If for no other reason than to look relevant, the political leaders on both sides need to join hands to address the insecurity facing the society.
They have come together before, as happens when they are fighting for more allowances and privileges. They can come together again to address the insecurity. It is also for their good, for it is even better to be regarded as a bad leader than an irrelevant one.
As leaders do their bit to mobilize the citizenry against crime, the security agencies must give the professional guidance to the effort.
Fighting crime needs intelligence and those who have been trained and facilitated should play their part. The starting point is for intelligence services to stay out of partisan politics on either side.
An intelligence officer loses the plot once s/he fails to control his/her partisan political leanings. They will lack the ability to distinguish between the public interest from that of their candidate.
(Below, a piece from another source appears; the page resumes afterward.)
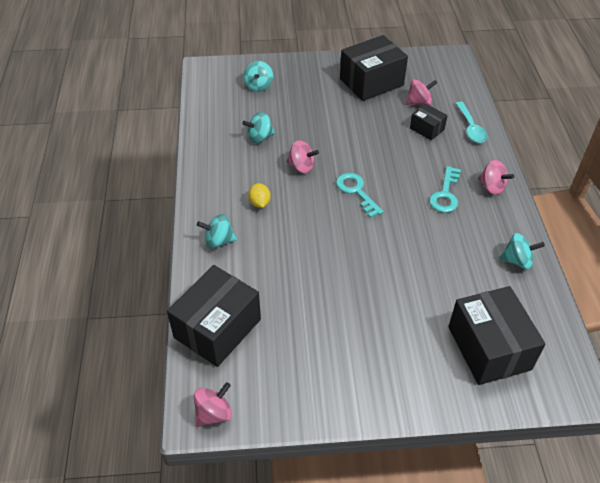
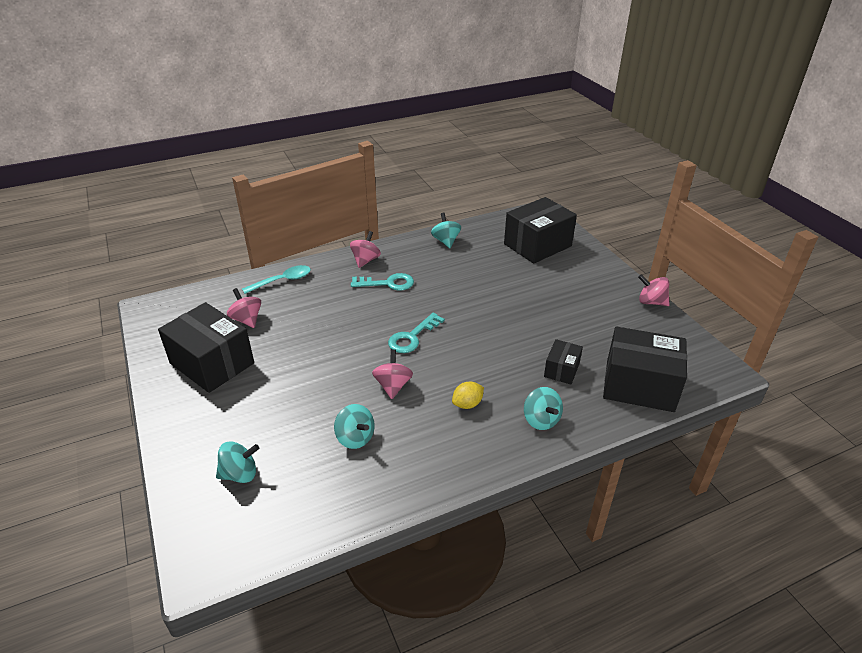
camera: 110 degrees left, 10 degrees down
(214, 413) = (712, 362): pink spinning top -> pink spinning top (651, 302)
(427, 129) = (293, 307): black box -> black box (561, 370)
They will no longer be professional and thus become a liability to the very society whose security they are supposed to preserve.
The reorientation may appear huge but it has to start. All Ugandans need to treat security like a road – it is for the service of everybody. A potholed, muddy road cannot become a smooth paved highway just because a ruling party politician has so declared. And the opposition politician must help to pave it – it is everybody’s duty.